Storytellers takes a glimpse into an artist’s inner psyche through a story of their choice.
A late 80′s cartoon called Vytor: The Starfire Champion, some fictional characters named Skyla and Myzor Sarcophogus, and a pair of animation-studio-running parents had a lot to do with Tyler Burton’s decision to name his future-r&b project Vyxor.
I grew up in an animation studio. Every day after school I was in the animation studio. Late nights at the animation studio, cereal for dinner. Walk past reception, past the darkroom. The storyboards were tacked on every wall, so you could follow the narrative down the hall (the dino dude grabbed his skateboard and gave chase in panel three). Walk through the corrosive cloud spilling out of the ink and paint department, past the clumsy grey-green Moviolas, outside into the parking lot, past the porn studios and the model airplane manufacturer, the budget movie theater and 50′s diner, and into the quiet, comforting mush of the light-industrial enclave of the San Fernando Valley.
In 1989, Vytor the Starfire Champion teamed up with Skyla to defeat Myzor Sarcophogus and reclaim the Saturn Orb. This sci-fi battle for power and peace and one-liners was fought over a period of four episodes and then quickly shut down. Big production costs and no toy deal contributed to an early cancellation. Even the awesome lightning-summoning synthesizer weapon featured in episode #2 couldn’t save it.
The studio quickly moved on to other projects.
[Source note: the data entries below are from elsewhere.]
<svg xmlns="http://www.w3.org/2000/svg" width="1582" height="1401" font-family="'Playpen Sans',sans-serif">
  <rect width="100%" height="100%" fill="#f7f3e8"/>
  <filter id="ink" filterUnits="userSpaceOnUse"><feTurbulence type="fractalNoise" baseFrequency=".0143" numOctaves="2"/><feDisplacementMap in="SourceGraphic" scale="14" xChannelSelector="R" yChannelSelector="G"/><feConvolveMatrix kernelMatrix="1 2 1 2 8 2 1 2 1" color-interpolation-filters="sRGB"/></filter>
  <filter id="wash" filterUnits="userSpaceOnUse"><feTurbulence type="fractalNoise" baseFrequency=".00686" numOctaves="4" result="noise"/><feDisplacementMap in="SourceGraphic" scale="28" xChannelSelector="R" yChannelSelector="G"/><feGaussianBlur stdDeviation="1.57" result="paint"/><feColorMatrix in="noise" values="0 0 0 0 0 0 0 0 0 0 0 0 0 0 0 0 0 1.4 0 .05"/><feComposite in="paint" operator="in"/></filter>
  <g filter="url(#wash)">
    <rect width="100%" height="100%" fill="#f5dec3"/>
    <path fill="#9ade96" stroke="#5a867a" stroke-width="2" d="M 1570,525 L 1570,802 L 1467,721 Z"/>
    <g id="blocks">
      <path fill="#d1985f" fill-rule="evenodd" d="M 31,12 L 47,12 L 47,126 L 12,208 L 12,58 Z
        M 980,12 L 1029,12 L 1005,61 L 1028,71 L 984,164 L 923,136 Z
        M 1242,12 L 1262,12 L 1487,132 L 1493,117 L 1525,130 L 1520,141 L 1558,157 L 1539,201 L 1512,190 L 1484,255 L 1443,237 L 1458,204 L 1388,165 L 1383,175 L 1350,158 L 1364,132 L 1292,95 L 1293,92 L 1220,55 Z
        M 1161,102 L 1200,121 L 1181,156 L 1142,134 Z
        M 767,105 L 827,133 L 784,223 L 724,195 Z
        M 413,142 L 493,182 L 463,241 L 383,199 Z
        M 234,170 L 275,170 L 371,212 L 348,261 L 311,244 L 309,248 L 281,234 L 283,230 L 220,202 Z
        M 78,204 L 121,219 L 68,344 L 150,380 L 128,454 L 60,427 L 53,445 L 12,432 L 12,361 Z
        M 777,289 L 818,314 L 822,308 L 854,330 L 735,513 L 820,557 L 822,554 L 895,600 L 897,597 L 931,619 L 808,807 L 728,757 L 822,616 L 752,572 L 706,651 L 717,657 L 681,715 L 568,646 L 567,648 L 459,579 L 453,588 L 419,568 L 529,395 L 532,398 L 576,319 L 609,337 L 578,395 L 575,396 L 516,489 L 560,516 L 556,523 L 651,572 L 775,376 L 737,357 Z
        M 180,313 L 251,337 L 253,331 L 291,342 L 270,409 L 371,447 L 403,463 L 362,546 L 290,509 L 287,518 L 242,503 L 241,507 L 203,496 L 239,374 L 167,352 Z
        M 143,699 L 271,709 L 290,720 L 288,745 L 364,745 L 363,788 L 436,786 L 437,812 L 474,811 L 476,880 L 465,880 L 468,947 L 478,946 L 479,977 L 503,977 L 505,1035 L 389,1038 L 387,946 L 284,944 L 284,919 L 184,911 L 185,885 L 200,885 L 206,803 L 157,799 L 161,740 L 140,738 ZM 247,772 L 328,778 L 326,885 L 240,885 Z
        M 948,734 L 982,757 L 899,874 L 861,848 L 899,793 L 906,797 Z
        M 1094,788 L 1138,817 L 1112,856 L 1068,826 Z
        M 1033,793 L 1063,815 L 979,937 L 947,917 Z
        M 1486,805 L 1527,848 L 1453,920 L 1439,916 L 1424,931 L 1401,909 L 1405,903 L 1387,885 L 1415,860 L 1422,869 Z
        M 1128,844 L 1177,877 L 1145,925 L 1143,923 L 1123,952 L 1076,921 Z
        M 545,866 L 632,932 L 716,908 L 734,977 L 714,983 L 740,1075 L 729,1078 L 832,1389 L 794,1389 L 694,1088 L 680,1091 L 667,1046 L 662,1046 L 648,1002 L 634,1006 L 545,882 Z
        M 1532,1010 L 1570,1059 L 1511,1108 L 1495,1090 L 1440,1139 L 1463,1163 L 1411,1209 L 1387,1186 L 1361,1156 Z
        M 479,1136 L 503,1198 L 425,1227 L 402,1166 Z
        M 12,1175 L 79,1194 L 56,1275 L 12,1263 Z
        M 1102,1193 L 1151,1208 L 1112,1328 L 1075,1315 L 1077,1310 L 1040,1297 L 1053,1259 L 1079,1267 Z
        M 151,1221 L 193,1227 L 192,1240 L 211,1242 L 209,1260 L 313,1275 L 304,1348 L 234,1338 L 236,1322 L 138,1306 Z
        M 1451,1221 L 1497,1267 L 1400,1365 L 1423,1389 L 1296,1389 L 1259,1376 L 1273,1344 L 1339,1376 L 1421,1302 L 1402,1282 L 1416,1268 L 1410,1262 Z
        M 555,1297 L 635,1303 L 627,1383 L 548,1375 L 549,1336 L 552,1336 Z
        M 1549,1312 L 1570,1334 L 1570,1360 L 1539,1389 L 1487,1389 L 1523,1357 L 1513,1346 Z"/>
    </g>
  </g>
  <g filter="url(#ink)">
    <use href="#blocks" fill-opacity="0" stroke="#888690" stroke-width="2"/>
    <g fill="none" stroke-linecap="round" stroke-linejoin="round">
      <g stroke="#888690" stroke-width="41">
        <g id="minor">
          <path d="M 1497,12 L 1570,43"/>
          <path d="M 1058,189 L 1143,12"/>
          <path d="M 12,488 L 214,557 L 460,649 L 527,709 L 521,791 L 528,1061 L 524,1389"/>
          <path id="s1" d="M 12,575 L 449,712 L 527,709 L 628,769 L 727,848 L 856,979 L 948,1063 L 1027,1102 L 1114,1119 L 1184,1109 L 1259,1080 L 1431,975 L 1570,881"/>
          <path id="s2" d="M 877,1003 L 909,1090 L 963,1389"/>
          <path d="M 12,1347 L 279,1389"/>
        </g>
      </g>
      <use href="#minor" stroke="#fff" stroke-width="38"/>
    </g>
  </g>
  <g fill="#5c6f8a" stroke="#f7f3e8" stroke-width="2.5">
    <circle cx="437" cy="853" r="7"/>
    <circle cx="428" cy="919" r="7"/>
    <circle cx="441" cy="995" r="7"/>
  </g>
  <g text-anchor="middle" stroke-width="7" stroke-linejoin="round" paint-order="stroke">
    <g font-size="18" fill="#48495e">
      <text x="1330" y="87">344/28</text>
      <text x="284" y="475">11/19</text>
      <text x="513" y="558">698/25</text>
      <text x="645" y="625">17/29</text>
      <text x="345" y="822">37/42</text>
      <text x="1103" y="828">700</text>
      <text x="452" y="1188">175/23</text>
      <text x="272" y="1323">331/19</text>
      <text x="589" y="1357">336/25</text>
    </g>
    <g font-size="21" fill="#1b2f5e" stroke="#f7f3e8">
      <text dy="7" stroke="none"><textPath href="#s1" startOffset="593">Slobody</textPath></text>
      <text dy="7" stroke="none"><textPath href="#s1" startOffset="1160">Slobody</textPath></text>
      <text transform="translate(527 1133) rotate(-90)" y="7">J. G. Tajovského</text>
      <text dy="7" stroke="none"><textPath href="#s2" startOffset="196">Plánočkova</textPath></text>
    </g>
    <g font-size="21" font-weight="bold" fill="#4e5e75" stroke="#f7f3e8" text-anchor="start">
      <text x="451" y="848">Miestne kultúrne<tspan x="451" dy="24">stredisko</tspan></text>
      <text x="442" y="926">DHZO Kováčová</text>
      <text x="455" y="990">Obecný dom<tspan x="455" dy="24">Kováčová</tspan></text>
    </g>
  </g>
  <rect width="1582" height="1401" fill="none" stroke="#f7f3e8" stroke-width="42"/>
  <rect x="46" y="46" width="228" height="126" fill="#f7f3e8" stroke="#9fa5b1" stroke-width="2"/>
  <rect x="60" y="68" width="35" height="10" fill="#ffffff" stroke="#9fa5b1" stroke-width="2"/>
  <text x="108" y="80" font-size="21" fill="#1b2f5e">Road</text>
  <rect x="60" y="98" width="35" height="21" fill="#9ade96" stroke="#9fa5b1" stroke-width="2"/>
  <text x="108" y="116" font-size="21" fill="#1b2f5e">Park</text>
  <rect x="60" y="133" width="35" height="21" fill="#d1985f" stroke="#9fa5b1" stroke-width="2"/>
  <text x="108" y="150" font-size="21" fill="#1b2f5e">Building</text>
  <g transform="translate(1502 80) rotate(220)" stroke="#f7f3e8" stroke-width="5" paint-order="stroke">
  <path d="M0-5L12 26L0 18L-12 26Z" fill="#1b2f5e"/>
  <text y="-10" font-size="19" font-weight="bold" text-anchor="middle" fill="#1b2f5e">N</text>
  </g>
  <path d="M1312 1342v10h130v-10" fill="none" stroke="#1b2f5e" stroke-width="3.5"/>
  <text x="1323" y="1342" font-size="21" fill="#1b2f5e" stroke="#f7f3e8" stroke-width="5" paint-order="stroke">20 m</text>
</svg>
And I casually watched over the next decade or so, immersed but never a part of the meetings and deadlines, the successes and stresses, the gleefully dirty-minded illustrators and voice actors, the Northridge earthquake, the devastating water damage, the multiple relocations, the dedication of a small team, the steady decline and eventual closure.
I’ve been composing and recording for many years now, but recently my method shifted, and my music changed. Unsatisfied with my standard cache of emotional tropes and genre signifiers, I wanted to create a narrative outside of myself, a separate universe, something cartoonish and a little silly, operating at an exaggerated velocity. A new property with shades of sci-fi, unto itself, and probably no toy deal. I looked back and decided to borrow the Starfire Champion’s name, accidentally tipping over the ‘t’ in the process. I invoked Vytor’s name to summon the promise of an animated epic filled with sky castles and magic orbs, but more importantly, to remember the studio at its best: the positive creative fantasy without the business. The name looks convoluted, but there’s a simple, personal meaning behind it. It gives me the strength to continue working on this musical passion project, which luckily, no one can cancel.